In the first year of law school, in the process of getting high on each other, my friends and I had a particularly inane conversation. Out of that conversation was born an even more inane idea. We would, at the appropriate moment, stage a snake dance. We'd be a snake family, hiss in synchronized serpitude, arch our hands above our heads threateningly, perhaps do a few lolls on the ground. It was gloriously silly and of course we wouldn't EVER commit to it, but just the thought of doing it would make us convulse with hysterical laughter.
Aiyyaa is the result of someone committing to such an idea. It is a deranged film, high on its ideas, unashamed and unembarrassedly ploughing ahead with the loopy situations it engineers. It is crass and loud and pretty darn silly. Its also the best, most hilarious time I've had at the movies in quite a while.
Now this wouldn't necessarily be a memorable film if it stuck to that template. It'd dispense with its duties as a no-holds-barred entertainer, and that'd be all. But what Aiyyaa does is actually contain two completely different genres, two completely different kinds of movies, that may as well have been directed by two completely different people who hadn't seen each others scripts while making the movie. There is the unsubtle laugh riot I've mentioned. But there is also this other achingly melancholic, overbearingly sensual piece of film-making that jumps out at strategic points in the madness. That other movie is about a girl who is in love with a smell, and the fact that it belongs to a rather attractive man makes things that much more difficult. When her olfactory senses are triggered, she is unable to do anything but follow the source, chasing the man in a dazed state through increasingly narrow alleys. Even as her yearning escalates in intensity, he remains seemingly oblivious to her presence.

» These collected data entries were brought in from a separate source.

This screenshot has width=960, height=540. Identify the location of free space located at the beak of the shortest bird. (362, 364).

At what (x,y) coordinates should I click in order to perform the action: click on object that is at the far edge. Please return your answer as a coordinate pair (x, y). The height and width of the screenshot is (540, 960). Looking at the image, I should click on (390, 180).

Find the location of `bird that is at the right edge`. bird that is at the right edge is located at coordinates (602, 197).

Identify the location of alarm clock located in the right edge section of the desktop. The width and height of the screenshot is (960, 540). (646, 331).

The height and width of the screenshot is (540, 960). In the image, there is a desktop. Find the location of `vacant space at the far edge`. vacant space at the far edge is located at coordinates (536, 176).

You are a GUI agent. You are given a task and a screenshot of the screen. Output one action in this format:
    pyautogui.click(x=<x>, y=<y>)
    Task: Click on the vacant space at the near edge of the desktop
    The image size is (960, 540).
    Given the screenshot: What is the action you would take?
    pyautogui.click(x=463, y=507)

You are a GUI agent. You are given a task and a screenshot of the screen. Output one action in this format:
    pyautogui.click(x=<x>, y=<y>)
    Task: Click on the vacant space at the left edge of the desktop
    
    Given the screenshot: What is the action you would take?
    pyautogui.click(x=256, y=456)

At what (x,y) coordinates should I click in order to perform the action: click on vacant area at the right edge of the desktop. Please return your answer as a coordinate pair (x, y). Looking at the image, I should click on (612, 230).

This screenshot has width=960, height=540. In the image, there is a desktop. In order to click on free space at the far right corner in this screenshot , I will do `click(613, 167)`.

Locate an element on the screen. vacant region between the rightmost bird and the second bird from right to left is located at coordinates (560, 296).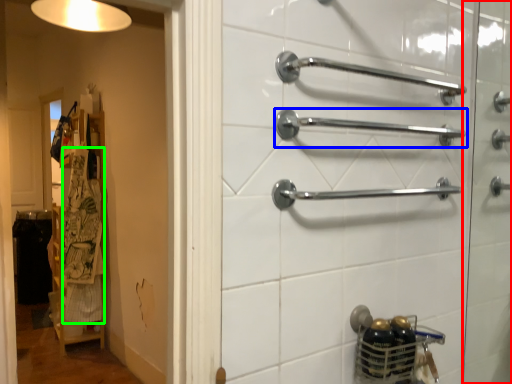
Question: Estimate the real-world distances between objects in this image. Which object is closer to screen door (highlighted by a red box), towel rack (highlighted by a blue box) or laundry (highlighted by a green box)?

Choices:
 (A) towel rack
 (B) laundry

Answer: (A)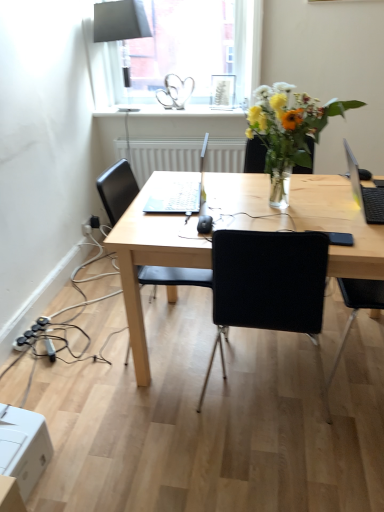
The width and height of the screenshot is (384, 512). Find the location of `vacant space situated on the left part of black plastic mouse at center`. vacant space situated on the left part of black plastic mouse at center is located at coordinates (170, 225).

This other movie is not just an occasionally powerful piece of film-making, its also an incredibly refreshing one. This is one of the few Bollywood movies I've seen where the female gaze so unashamedly objectifies the male body, where sexuality is celebrated as such a powerful, positive force. A scene where Rani Mukherjee and Prithviraj stand on opposite sides of a curtain, his body as close as possible to her without her actually registering her presence - the screen absolutely throbs with erotic charge. There is similar sensuality in the sequences where she follows him down a street which explodes with colour as a religious procession marches past.
Aiyyaa then, is not a conventionally good movie. It doesn't play by the established rules of narrative, it can be too loud at parts and slow down too much at others. This juxtaposition of genres doesn't always work. But, if the purpose of art can be to move you, if it is to make you feel, vital, alive, if cinema can also be about the thrill of the unexpected - then Aiyyaa is a roaring success. It will be compared, and be held as inferior, in scrutiny to last week's English Vinglish. Both are "comeback" vehicles, both feature defining performances by heroines who can hold an entire movie. And yes, while English Vinglish is the technically better movie, while it gets the script and performances right and goes for the heartwarming finish, its also less vital in some ways. The boundaries of cinema are pushed by the ambitious failures rather than the conventional genre products.
Go watch this movie. And even if you hate it - and there is a reasonable chance you might - you will have experienced something far, far removed from what the conventions of Bollywood have given you to expect.